**Lista de tarefas**
[A] Resuma em duas frases o trecho sobre os processos contra parlamentares.
[B] Transcreva do trecho sobre os processos contra parlamentares tudo o que vai de "Ora, de onde" até "é uma beleza?".
[C] Continue o trecho sobre os processos contra parlamentares a partir do ponto em que ele termina.

**Trecho de origem**

Ora, de onde vem essa inercia? Simples: desde o processo de redemocratização, em 1988, mais 500 parlamentares foram investigados, responderam ou respondem a ações penais no  Supremo Tribunal Federal (STF). Pasmem, mas destes somente 16 - eu estou dizendo dezesseis! - foram condenados no exercício do mandado por crimes de e outros delitos. Os demais são "perseguidos políticos". O Congresso em Foco, do Jornal O Globo, mostra que hoje tramitam no Supremo 358 processos contra 172 parlamentares: 141 deputados e 31 senadores, cerca de um terço do Congresso Nacional. E eles respondem a cerca de 60 tipos de crimes. Mais: apenas sete dos 28 partidos políticos nacionais têm ficha limpa. Não é uma beleza?

Eis, de forma muito resumida, porque o escárnio legal sobrevive e a ação legislativa é inerte!

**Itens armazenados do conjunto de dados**

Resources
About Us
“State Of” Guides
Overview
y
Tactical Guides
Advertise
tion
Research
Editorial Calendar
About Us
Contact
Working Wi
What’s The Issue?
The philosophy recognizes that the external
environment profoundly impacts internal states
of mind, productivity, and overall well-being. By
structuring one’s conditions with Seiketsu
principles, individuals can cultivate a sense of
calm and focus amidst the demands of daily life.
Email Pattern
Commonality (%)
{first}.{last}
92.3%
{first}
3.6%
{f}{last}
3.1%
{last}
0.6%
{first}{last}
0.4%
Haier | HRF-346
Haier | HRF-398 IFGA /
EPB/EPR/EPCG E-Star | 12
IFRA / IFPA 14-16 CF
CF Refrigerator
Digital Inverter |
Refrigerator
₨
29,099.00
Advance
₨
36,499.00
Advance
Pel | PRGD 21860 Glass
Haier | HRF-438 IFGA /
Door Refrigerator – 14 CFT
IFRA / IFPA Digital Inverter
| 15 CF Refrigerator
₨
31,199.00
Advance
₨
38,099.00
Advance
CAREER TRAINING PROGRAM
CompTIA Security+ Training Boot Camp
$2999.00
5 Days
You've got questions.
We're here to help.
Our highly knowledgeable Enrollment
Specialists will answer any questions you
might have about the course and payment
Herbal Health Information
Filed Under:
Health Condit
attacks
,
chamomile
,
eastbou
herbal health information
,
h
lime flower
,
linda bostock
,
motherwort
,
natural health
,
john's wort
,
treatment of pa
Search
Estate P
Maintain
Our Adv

* * *

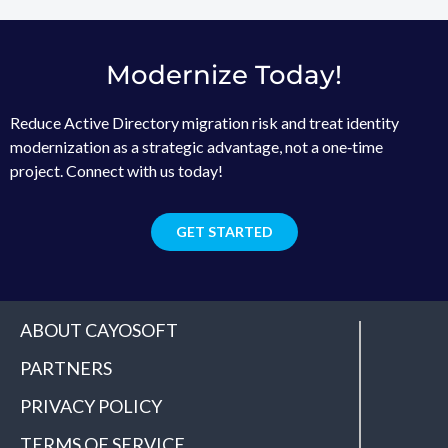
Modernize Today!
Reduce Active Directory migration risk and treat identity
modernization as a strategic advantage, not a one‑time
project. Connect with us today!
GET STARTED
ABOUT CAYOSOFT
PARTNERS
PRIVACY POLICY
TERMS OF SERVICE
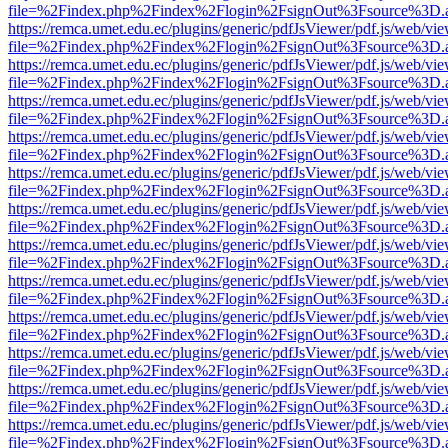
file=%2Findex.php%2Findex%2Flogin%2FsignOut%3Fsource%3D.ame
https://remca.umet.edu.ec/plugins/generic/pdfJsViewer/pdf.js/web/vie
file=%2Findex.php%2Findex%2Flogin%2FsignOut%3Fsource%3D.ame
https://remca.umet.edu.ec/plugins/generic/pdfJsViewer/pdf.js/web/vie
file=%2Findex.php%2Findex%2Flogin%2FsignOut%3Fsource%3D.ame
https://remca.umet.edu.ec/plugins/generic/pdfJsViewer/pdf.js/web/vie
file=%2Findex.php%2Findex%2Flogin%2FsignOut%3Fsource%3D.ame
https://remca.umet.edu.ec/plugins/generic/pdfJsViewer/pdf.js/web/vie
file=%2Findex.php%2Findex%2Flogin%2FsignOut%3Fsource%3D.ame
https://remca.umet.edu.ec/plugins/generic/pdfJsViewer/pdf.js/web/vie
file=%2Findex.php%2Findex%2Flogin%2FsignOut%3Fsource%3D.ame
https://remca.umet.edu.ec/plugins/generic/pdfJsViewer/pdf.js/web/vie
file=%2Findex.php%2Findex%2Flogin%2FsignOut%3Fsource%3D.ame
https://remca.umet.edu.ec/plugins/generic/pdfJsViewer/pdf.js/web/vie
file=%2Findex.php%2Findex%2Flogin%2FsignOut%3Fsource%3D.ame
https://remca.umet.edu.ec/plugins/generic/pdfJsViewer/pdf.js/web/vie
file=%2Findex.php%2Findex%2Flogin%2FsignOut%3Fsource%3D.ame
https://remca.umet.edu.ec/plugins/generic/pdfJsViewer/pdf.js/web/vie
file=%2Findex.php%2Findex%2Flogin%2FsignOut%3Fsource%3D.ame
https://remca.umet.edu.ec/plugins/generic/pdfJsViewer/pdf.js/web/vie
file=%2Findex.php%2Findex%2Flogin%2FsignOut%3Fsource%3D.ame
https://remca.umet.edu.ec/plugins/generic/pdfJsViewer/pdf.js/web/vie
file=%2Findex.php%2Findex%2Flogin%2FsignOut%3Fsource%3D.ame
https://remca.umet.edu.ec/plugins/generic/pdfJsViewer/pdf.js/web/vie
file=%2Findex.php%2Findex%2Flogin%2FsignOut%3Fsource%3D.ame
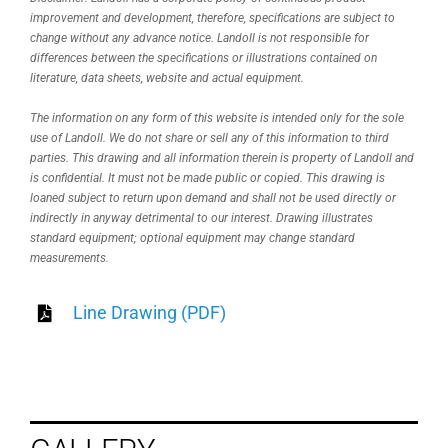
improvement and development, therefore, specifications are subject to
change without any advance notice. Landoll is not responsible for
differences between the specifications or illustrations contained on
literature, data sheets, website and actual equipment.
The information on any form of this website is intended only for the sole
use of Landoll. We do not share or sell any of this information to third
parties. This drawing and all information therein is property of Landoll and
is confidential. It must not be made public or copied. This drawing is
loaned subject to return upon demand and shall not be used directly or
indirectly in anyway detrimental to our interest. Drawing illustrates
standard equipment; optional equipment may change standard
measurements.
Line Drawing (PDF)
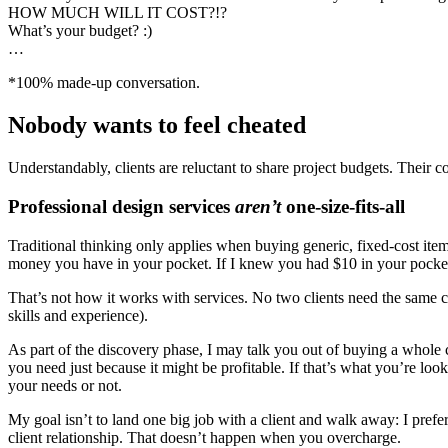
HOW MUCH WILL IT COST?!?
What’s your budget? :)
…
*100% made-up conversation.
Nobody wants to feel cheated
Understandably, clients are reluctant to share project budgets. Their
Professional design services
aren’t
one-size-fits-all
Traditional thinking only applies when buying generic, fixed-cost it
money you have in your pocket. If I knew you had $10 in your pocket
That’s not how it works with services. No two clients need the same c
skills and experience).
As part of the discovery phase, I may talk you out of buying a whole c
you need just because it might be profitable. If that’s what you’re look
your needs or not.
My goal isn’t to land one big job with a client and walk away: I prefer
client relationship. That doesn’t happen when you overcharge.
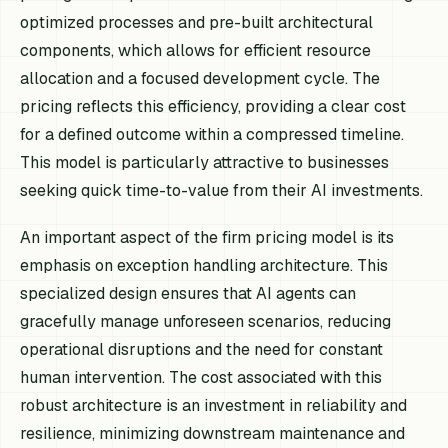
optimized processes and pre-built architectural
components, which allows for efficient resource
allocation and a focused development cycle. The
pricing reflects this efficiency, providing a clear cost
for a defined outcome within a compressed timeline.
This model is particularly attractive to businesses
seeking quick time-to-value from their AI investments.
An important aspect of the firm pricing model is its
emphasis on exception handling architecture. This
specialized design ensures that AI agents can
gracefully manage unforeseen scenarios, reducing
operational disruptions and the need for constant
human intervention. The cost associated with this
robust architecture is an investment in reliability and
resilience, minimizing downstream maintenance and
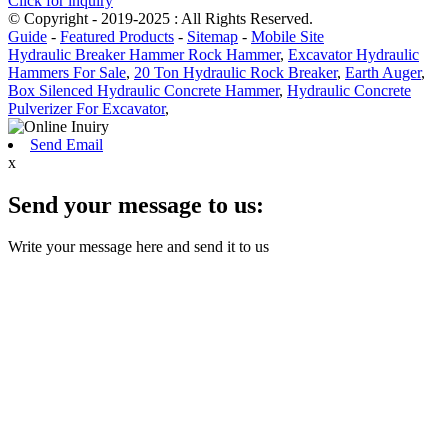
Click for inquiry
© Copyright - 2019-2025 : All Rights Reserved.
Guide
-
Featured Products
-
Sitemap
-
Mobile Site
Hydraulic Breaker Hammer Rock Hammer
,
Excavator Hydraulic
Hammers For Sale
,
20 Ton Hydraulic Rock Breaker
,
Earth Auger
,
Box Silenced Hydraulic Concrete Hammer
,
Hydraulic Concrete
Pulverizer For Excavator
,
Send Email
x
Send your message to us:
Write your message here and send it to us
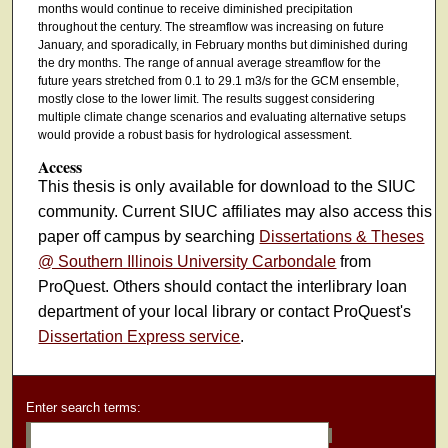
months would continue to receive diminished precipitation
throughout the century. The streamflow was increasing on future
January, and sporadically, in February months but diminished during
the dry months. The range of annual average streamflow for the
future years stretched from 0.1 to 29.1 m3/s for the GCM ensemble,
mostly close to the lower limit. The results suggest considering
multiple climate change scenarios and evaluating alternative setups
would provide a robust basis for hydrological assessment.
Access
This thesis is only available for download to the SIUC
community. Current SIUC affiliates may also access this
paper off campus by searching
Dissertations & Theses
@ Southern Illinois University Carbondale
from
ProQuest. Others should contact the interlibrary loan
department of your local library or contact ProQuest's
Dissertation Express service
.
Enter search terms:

**Tarefas resolvidas**
[A] Desde a redemocratização, em 1988, somente 16 dos parlamentares que foram investigados ou responderam a ações penais no Supremo Tribunal Federal foram condenados, e o trecho aponta isso como o motivo da inércia da ação legislativa. Hoje tramitam no Supremo 358 processos contra 172 parlamentares, cerca de um terço do Congresso Nacional, por cerca de 60 tipos de crimes, e apenas sete dos 28 partidos políticos nacionais têm ficha limpa.

[B]
Ora, de onde vem essa inercia? Simples: desde o processo de redemocratização, em 1988, mais 500 parlamentares foram investigados, responderam ou respondem a ações penais no  Supremo Tribunal Federal (STF). Pasmem, mas destes somente 16 - eu estou dizendo dezesseis! - foram condenados no exercício do mandado por crimes de e outros delitos. Os demais são "perseguidos políticos". O Congresso em Foco, do Jornal O Globo, mostra que hoje tramitam no Supremo 358 processos contra 172 parlamentares: 141 deputados e 31 senadores, cerca de um terço do Congresso Nacional. E eles respondem a cerca de 60 tipos de crimes. Mais: apenas sete dos 28 partidos políticos nacionais têm ficha limpa. Não é uma beleza?

[C]
Os magistrados que estão sendo punidos agora eram parte de um esquema de roubo de bens de pessoas mortas que deixavam dinheiro em contas bancárias, na maioria dos casos na forma de herança não reclamada. Não consigo imaginar patifaria maior do que essa! Isso é a meu ver inclusive maior do que a venda de sentenças, prática que vira e volta acaba sendo detectada e denunciada. E quando acontece um fato como esse, e como o de agora, os "punidos" vão viver de suas aposentadoras relativas num país onde esses casos são logo esquecidos pela opinião pública. E é um vidão, sem dúvida alguma, principalmente se eles conseguiram esconder no todo ou em parte o que roubaram ao logo da vida criminosa.

Dá vontade de vomitar!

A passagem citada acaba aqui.